Guardrails
Use the guardrails
assert type to ensure that LLM outputs pass safety checks based on the provider's built-in guardrails.
This assertion checks both input and output content against provider guardrails. Input guardrails typically detect prompt injections and jailbreak attempts, while output guardrails check for harmful content categories like hate speech, violence, or inappropriate material based on your guardrails configuration. The assertion verifies that neither the input nor output have been flagged for safety concerns.
Provider Support
The guardrails assertion is currently supported on:
- AWS Bedrock with Amazon Guardrails enabled
- Azure OpenAI with Content Filters enabled
Other providers do not currently support this assertion type. The assertion will pass with a score of 0 for unsupported providers.
Basic Usage
Here's a basic example of using the guardrail assertion:
tests:
- vars:
prompt: 'Your test prompt'
assert:
- type: guardrails
You can also set it as a default test assertion:
defaultTest:
assert:
- type: guardrails
Pass/fail logic of the assertion:
- If the provider's guardrails blocks the content, the assertion fails (indicating content was blocked)
- If the guardrails passes the content, the assertion passes (indicating content was not blocked)
Redteaming Configuration
When using guardrails assertions for redteaming scenarios, you should specify the guardrails
property:
assert:
- type: guardrails
config:
purpose: redteam
This changes the pass/fail logic of the assertion:
- If the provider's guardrails blocks the content, the test passes (indicating the attack was successfully blocked)

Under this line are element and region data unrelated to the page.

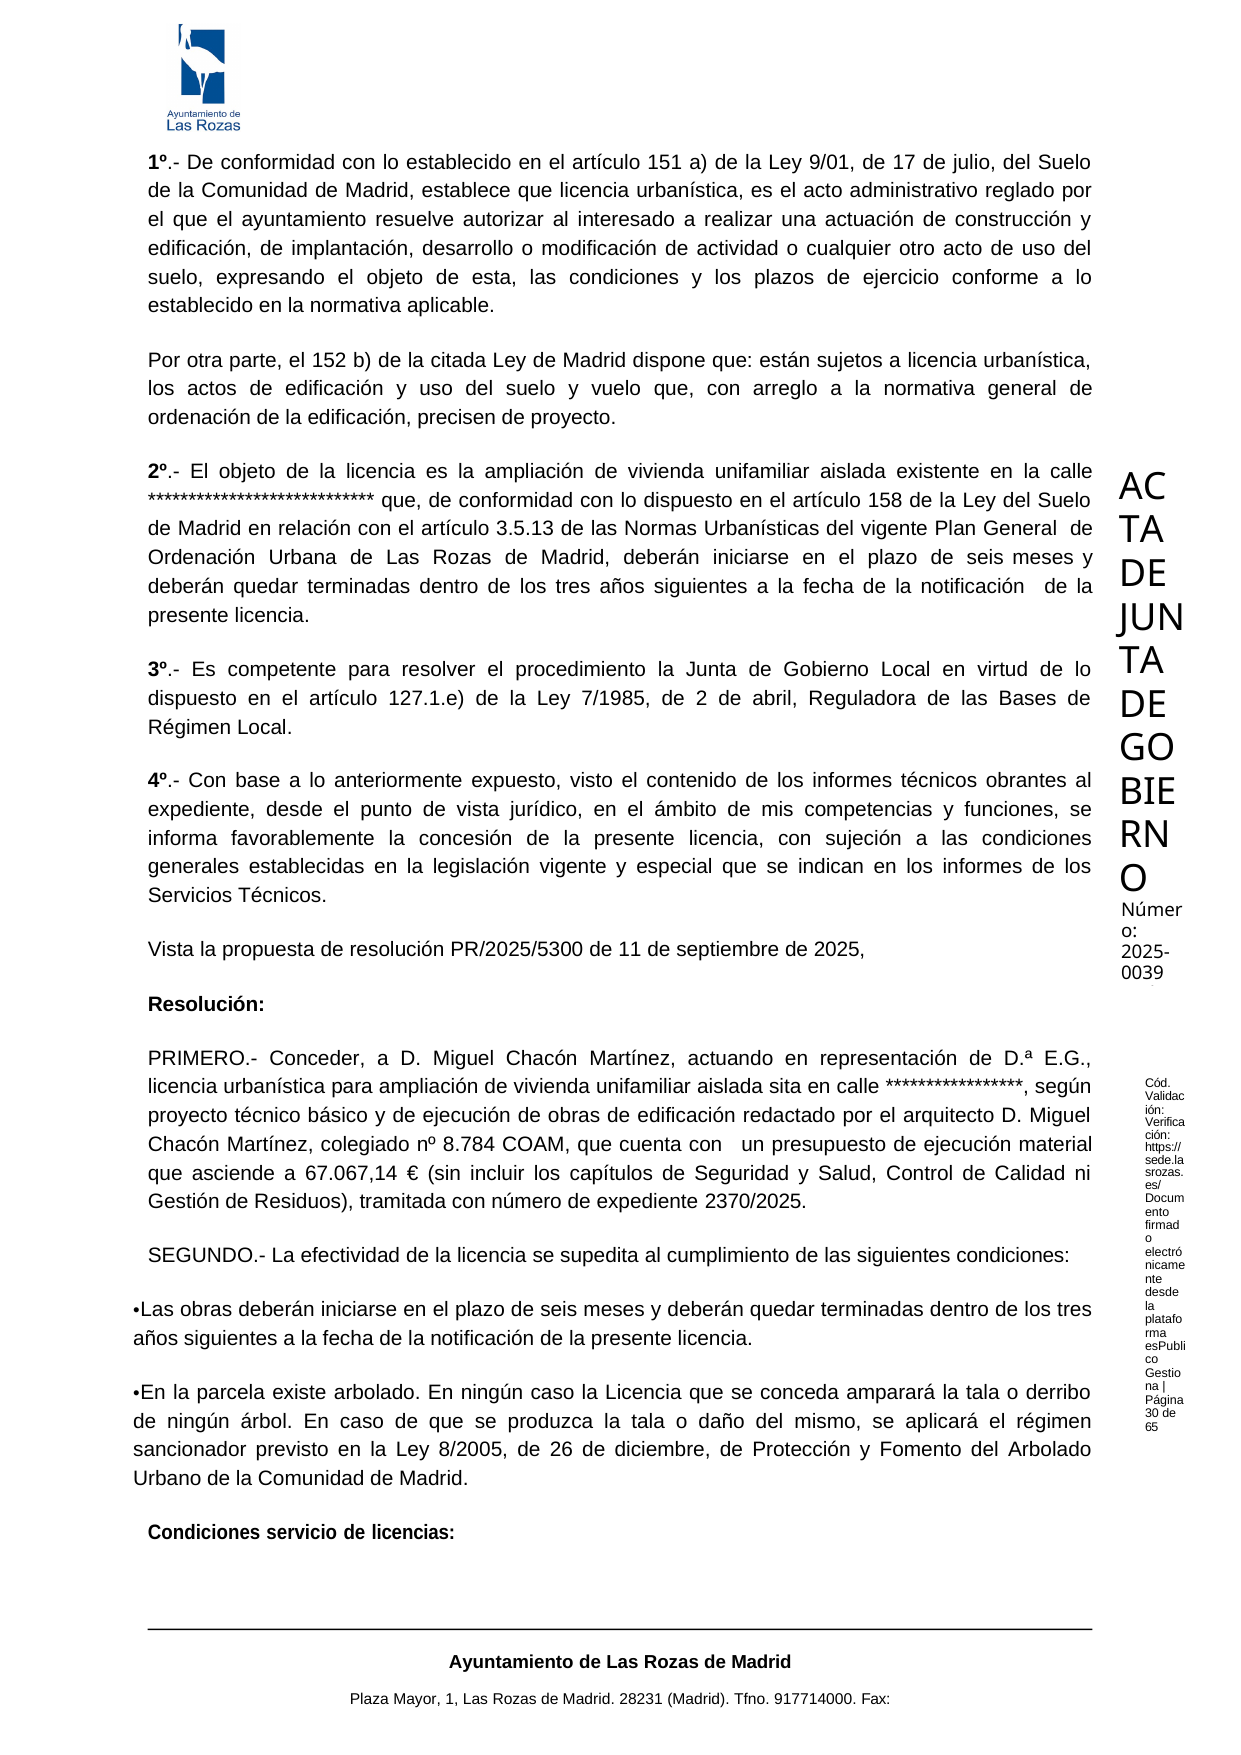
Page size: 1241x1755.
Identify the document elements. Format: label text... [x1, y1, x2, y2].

subtitle Condiciones servicio de licencias: [148, 1520, 1093, 1544]
text Documento firmado electrónicamente desde la plataforma esPublico Gestiona | Página 30 de 65 [1145, 1192, 1186, 1434]
text 1º.- De conformidad con lo establecido en el artículo 151 a) de la Ley 9/01, de 17 de julio, del Suelo de la Comunidad de Madrid, establece que licencia urbanística, es el acto administrativo reglado por el que el ayuntamiento resuelve autorizar al interesado a realizar una actuación de construcción y edificación, de implantación, desarrollo o modificación de actividad o cualquier otro acto de uso del suelo, expresando el objeto de esta, las condiciones y los plazos de ejercicio conforme a lo establecido en la normativa aplicable. [148, 149, 1093, 317]
text SEGUNDO.- La efectividad de la licencia se supedita al cumplimiento de las siguientes condiciones: [148, 1243, 1093, 1267]
text Cód. Validación: [1145, 1077, 1186, 1117]
text PRIMERO.- Conceder, a D. Miguel Chacón Martínez, actuando en representación de D.ª E.G., licencia urbanística para ampliación de vivienda unifamiliar aislada sita en calle *****************, según proyecto técnico básico y de ejecución de obras de edificación redactado por el arquitecto D. Miguel Chacón Martínez, colegiado nº 8.784 COAM, que cuenta con un presupuesto de ejecución material que asciende a 67.067,14 € (sin incluir los capítulos de Seguridad y Salud, Control de Calidad ni Gestión de Residuos), tramitada con número de expediente 2370/2025. [148, 1046, 1093, 1213]
list Las obras deberán iniciarse en el plazo de seis meses y deberán quedar terminadas dentro de los tres años siguientes a la fecha de la notificación de la presente licencia. [133, 1297, 1093, 1350]
text ACTA DE JUNTA DE GOBIERNO [1119, 464, 1185, 900]
text Por otra parte, el 152 b) de la citada Ley de Madrid dispone que: están sujetos a licencia urbanística, los actos de edificación y uso del suelo y vuelo que, con arreglo a la normativa general de ordenación de la edificación, precisen de proyecto. [148, 347, 1093, 429]
subtitle Resolución: [148, 991, 1093, 1015]
text Vista la propuesta de resolución PR/2025/5300 de 11 de septiembre de 2025, [148, 937, 1093, 961]
text 3º.- Es competente para resolver el procedimiento la Junta de Gobierno Local en virtud de lo dispuesto en el artículo 127.1.e) de la Ley 7/1985, de 2 de abril, Reguladora de las Bases de Régimen Local. [148, 657, 1093, 738]
text 2º.- El objeto de la licencia es la ampliación de vivienda unifamiliar aislada existente en la calle **************************** que, de conformidad con lo dispuesto en el artículo 158 de la Ley del Suelo de Madrid en relación con el artículo 3.5.13 de las Normas Urbanísticas del vigente Plan General de Ordenación Urbana de Las Rozas de Madrid, deberán iniciarse en el plazo de seis meses y deberán quedar terminadas dentro de los tres años siguientes a la fecha de la notificación de la presente licencia. [148, 459, 1093, 626]
text [1143, 1075, 1186, 1612]
text Número: 2025-0039 Fecha: 30/09/2025 [1121, 900, 1185, 985]
text 4º.- Con base a lo anteriormente expuesto, visto el contenido de los informes técnicos obrantes al expediente, desde el punto de vista jurídico, en el ámbito de mis competencias y funciones, se informa favorablemente la concesión de la presente licencia, con sujeción a las condiciones generales establecidas en la legislación vigente y especial que se indican en los informes de los Servicios Técnicos. [148, 768, 1093, 907]
list En la parcela existe arbolado. En ningún caso la Licencia que se conceda amparará la tala o derribo de ningún árbol. En caso de que se produzca la tala o daño del mismo, se aplicará el régimen sancionador previsto en la Ley 8/2005, de 26 de diciembre, de Protección y Fomento del Arbolado Urbano de la Comunidad de Madrid. [133, 1380, 1093, 1490]
text Verificación: https://sede.lasrozas.es/ [1145, 1117, 1186, 1192]
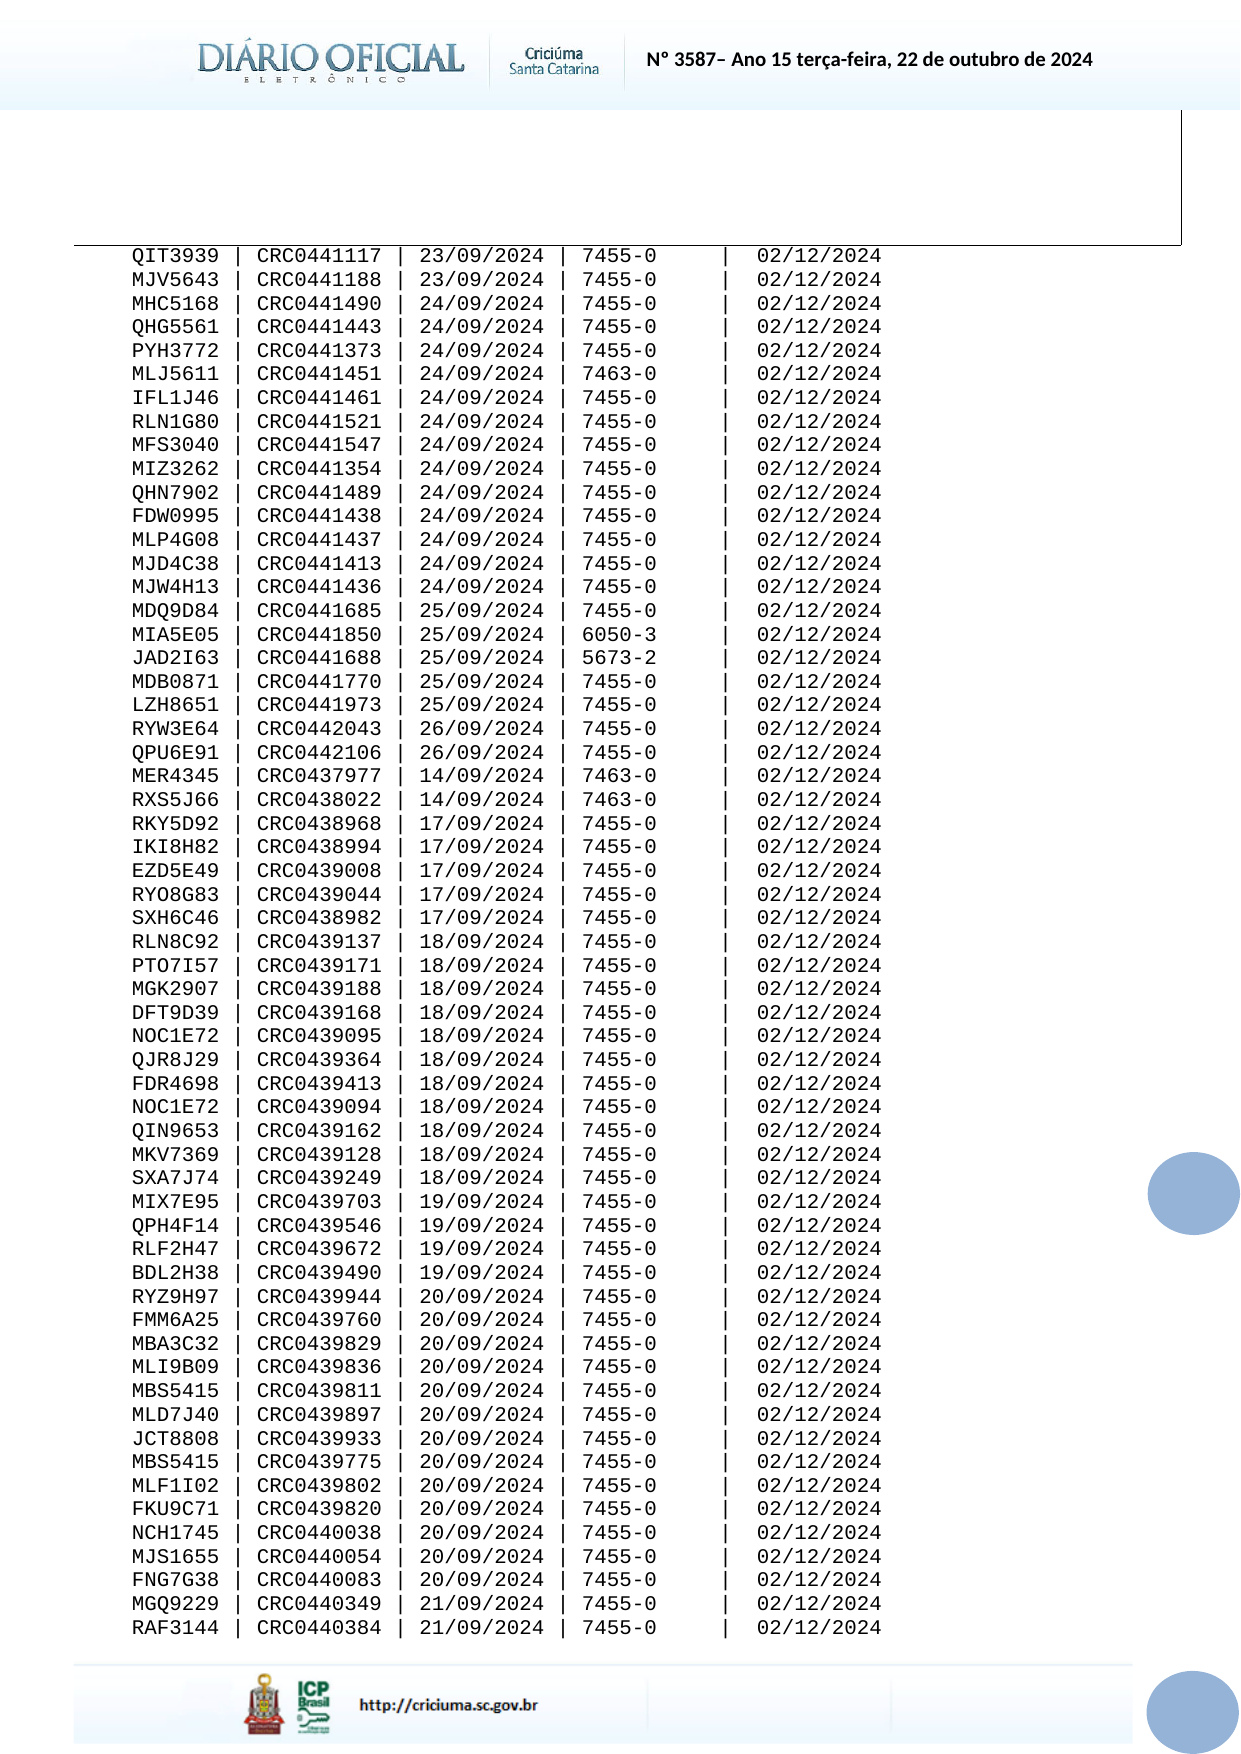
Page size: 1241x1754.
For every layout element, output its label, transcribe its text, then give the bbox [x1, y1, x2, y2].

- If the guardrails passes the content, the assertion doesn't impact the final test result (the test will be graded based on other assertions)
How it works
The guardrails assertion checks for:
- Input safety
- Output safety
The assertion will:
- Pass (score: 1) if the content passes all safety checks
- Fail (score: 0) if either the input or output is flagged
- Pass with score 0 if no guardrails was applied
When content is flagged, the assertion provides specific feedback about whether it was the input or output that failed the safety checks.